Robots already build our cars, clean our homes and keep us safe. Within the next decade they may even autonomously transport us around. But can we trust them enough to allow them to perform hospital surgery, literally putting our lives in their hands?
Robotics is having an impact on our healthcare system, delivering benefits across a range of areas from medical imaging and diagnostics to rehabilitation and assistive care. But the operating theatre is perhaps where medical robotics has made its biggest mark to date. Robotic surgeons such as the Da Vinci surgical system have been used on more than three million patients worldwide, for instance.
A Relief to Strained Health Systems
The cost of caring for a growing aged population has hit the budgets of many advanced economies including Australia, where the federal government has sought to slash hospital funding by AU$57 billion over the next decade, potentially affecting emergency room waiting times and surgical waiting lists.
The situation is particularly dire in rural areas, where doctor shortages and the difficulty and expense involved in accessing medical assistance are lowering life expectancies.
Medical robots are expected to offer potential solutions to each of these issues by improving the speed and accuracy of surgical procedures, and reducing post-operative recovery times and the likelihood of catching hospital superbugs. This could eventually lead to increased patient turnover and a significantly cheaper and more efficient public health system.
But Can Medical Robots Be Trusted?
A recent survey by insurance provider Budget Direct found nearly 80 per cent of Australians would trust a robot to operate on them, if it had a proven record of success.
Llynlly Fensom, a recent cancer patient who underwent a pancreatectomy and splenectomy in Brisbane’s Wesley Hospital in 2015, says she would only trust robots with minor procedures, however.
“I would be happy for a robot doctor to remove skin cancer or perform other simple tasks, obviously with a doctor’s close supervision,” she said. “But I would be a bit reluctant for a robot to do anything more invasive or complex.”
A review of medical robotics by the Royal Australasian College of Surgeons concluded that while robotic-assisted surgery offers “a number of key advantages compared with conventional surgical approaches”, its high initial purchase cost and ongoing maintenance and training-related expenses may limit its reach in the short term.
The review consulted seven surgeons, with only one reported case of technical malfunction among them, which caused a rescheduling of the surgery. Most also reported they had not yet needed to perform a follow-up surgery due to unsatisfactory results from the initial robotic procedure.
However, a far larger study in the US looking into the safety of surgical robots found at least 144 deaths, 1,391 injuries and 8,061 device malfunctions were reported in the more than 1.7 million procedures examined between 2000 and 2013.
According to the paper, reports of broken or burned parts falling into patients, uncontrolled movements, spontaneous power failures, electrical sparks and system errors are cause for concern. These unresolved issues explain why robots are expected to maintain a ‘slave’ role in surgical procedures for the foreseeable future, with surgeons micromanaging their tasks.

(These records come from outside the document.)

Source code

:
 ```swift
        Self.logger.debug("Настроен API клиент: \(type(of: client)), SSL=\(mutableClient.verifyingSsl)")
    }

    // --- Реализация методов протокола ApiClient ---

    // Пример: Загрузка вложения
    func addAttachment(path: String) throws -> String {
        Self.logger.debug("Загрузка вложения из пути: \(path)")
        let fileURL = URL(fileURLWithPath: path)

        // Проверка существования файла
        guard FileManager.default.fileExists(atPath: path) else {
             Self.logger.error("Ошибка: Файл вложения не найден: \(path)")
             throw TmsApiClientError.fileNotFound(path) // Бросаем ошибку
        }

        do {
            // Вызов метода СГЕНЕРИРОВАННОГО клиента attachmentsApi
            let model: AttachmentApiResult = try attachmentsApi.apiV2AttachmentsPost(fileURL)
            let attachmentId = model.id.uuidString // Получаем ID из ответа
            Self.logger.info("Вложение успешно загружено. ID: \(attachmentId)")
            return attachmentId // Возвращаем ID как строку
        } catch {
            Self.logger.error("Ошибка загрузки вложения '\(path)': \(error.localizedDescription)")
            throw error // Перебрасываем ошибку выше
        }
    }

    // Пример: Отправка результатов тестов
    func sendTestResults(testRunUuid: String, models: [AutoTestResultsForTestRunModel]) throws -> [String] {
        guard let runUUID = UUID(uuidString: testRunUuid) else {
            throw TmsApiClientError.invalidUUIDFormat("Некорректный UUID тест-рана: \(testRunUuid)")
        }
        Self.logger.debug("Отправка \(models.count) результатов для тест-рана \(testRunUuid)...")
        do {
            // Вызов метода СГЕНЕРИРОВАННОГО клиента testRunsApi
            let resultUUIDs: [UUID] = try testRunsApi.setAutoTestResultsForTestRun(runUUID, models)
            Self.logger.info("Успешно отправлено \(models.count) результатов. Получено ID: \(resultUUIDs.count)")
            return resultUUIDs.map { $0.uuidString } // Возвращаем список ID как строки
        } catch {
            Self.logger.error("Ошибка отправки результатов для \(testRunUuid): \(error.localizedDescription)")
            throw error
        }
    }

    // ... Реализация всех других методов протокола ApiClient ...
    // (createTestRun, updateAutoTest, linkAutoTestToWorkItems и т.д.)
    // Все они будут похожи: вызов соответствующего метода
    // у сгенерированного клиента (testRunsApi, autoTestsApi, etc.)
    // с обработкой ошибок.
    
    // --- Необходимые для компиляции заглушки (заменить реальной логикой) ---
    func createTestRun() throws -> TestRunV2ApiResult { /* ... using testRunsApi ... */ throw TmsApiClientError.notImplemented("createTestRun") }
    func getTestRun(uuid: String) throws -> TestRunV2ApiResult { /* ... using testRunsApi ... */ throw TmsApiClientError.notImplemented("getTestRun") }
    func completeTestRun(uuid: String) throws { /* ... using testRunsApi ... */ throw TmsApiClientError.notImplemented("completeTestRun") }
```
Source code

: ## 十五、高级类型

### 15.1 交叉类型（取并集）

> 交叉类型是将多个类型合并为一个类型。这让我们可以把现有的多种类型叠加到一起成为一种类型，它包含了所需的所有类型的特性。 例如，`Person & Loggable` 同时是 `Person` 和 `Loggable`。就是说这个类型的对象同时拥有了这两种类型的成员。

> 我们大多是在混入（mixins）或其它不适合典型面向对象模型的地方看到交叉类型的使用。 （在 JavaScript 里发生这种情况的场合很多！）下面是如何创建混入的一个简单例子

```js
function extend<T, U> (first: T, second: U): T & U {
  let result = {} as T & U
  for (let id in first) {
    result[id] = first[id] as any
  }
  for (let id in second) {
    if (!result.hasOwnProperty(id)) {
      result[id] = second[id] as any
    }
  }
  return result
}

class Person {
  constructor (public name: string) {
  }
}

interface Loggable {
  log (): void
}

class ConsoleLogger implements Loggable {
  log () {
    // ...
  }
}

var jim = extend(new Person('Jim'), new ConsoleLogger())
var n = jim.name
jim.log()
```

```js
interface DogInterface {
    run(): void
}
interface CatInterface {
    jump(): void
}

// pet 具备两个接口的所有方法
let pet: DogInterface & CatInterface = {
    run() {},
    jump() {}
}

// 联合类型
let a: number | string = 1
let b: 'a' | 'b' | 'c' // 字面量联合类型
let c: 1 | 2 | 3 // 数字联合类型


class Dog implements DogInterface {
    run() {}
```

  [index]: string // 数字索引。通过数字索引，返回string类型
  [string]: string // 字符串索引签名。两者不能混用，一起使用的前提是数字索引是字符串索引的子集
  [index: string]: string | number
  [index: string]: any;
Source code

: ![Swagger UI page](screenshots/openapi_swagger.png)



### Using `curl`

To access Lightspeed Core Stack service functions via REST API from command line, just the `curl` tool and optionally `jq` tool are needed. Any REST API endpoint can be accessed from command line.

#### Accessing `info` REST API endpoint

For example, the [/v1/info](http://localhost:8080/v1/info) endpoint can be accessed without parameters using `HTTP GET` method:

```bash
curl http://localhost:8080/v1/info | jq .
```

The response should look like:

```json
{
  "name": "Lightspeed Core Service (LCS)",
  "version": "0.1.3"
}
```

The Possibility of Remote Ultrasounds
A more positive development is haptically enabled robotics, developed by Deakin University’s Institute for Intelligent Systems Research and Innovation in partnership with telecommunications company Telstra, which allows medical professionals to engage in ultrasound imaging with patients in remote areas from where they are. The images can be used in the diagnosis of numerous conditions including abdominal pain or abnormal liver function.
The robotic system also has the sensitivity of human touch, allowing doctors to assess the tenderness of an area as if they were applying pressure themselves, in addition to being equipped with a two-way audio-visual communication system.
Brisbane-based radiographer Malcolm Lau believes the technology may play a crucial role in assisting rural patients.
“There is a shortage of qualified sonographers in Australia, which disproportionately affects rural patients,” he said. A sonographer is a medical specialist trained to diagnose ultrasound.
“While a human operator can deal with unexpected issues immediately, and communicate with and assure a patient far more effectively in person, remote sonography is a far better alternative to no scan at all,” Lau added.
Nevertheless, there are significant barriers to overcome before the technology sees widespread adoption, particularly in liability and cost. Who will be liable if the probe or imaging fails to identify a fatal issue a doctor would easily have spotted? How will the technology be distributed to remote areas without incurring prohibitive costs?
Until these questions are answered, robot doctors are unlikely to replace humans any time soon, although the robotics revolution is here to stay.